Hi All,
Okay, I'm in the Twilight Zone now. After starting a small cluster on the
23rd, and doing minimal reconfig (qmod -d) to disable the sge_execd on the
master and qconf -mq all.q to change some slot counts -- all of which
worked fine -- I come back these days later to find an unusable SGE config:
root_at_AWS-VTMXmaster-w2b ~
# qstat -f
error: sge_gethostbyname failed
/etc/hosts is correct for all its (internal) host addrs:
root_at_AWS-VTMXmaster-w2b ~
# cat /etc/hosts
127.0.0.1 localhost localhost.localdomain localhost4
localhost4.localdomain4
::1 localhost localhost.localdomain localhost6
localhost6.localdomain6
10.250.65.204 master
10.251.30.12 node001
The gethostbyname utility works correctly (so does gethostbyaddr):
root_at_AWS-VTMXmaster-w2b /opt/sge6/default/common/install_logs
# /opt/sge6/utilbin/linux-x64/gethostbyname master
Hostname: master
Aliases:
Host Address(es): 10.250.65.204
root_at_AWS-VTMXmaster-w2b /opt/sge6/default/common/install_logs
# /opt/sge6/utilbin/linux-x64/gethostbyname node001
Hostname: node001
Aliases:
Host Address(es): 10.251.30.12
root_at_AWS-VTMXmaster-w2b /opt/sge6/default/common/install_logs
# qstat -f
error: sge_gethostbyname failed
I went so far as to edit the hostname in /etc/sysconfig/network to contain
"master" and "node001" on the two nodes. Same error.

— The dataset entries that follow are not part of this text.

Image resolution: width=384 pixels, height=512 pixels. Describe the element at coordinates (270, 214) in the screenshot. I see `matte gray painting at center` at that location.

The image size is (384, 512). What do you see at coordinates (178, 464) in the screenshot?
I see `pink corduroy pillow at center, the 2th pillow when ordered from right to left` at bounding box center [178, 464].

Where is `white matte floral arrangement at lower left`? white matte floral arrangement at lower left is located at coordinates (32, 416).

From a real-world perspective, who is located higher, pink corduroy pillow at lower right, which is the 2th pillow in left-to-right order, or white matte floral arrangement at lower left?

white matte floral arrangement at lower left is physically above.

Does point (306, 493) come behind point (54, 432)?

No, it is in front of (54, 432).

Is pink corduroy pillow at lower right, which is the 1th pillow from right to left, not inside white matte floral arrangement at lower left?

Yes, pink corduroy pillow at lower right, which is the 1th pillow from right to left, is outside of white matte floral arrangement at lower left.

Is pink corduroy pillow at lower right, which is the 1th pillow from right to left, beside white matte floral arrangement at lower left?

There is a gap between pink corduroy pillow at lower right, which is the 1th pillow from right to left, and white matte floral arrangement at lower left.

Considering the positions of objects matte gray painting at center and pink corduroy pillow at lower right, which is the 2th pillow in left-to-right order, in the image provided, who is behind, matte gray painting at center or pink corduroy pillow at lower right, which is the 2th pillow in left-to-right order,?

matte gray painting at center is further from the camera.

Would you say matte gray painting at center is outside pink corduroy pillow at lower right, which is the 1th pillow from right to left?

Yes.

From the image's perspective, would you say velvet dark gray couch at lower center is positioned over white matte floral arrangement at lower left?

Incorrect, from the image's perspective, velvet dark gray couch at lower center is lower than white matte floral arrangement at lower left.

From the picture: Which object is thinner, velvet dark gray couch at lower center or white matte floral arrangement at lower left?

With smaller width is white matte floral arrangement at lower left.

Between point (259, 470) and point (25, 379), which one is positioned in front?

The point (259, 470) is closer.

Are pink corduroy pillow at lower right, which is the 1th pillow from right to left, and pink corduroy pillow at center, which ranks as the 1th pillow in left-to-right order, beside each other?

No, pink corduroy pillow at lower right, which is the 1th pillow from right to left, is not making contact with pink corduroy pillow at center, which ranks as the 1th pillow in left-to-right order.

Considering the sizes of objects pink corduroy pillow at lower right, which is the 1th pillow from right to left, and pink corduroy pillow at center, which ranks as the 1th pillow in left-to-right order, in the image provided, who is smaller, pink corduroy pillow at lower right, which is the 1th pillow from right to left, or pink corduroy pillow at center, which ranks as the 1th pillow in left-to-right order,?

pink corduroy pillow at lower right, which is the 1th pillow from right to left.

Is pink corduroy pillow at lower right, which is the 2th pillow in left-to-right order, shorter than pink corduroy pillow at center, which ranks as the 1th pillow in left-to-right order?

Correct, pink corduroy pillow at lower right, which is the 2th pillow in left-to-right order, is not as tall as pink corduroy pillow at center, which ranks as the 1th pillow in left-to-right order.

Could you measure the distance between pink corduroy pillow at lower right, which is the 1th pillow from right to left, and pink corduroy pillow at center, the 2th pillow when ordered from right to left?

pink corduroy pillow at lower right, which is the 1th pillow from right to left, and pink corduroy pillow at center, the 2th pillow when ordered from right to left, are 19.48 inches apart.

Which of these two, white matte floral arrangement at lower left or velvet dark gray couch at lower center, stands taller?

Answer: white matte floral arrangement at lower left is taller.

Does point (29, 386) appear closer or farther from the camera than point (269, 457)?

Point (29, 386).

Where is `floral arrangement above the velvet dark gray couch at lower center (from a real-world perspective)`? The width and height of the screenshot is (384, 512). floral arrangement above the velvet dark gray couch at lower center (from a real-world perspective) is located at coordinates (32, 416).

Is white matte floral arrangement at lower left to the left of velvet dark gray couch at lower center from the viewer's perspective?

I have been all over the 'net looking for solutions, but have found nothing
with a clear resolution. gridengine.sunsource.net is gone. The follow-on
at
http://gridengine.org/pipermail/users/ doesn't seem to be searchable,
except on an onerous, month-by-month click-thru basis (which hasn't yielded
anything useful as I slog thru it).
Short of starcluster restart'ing, I'll appreciate anyone's inputs on what
to try next.
Thanks much,
Lyn
Received on Fri Dec 27 2013 - 17:34:34 EST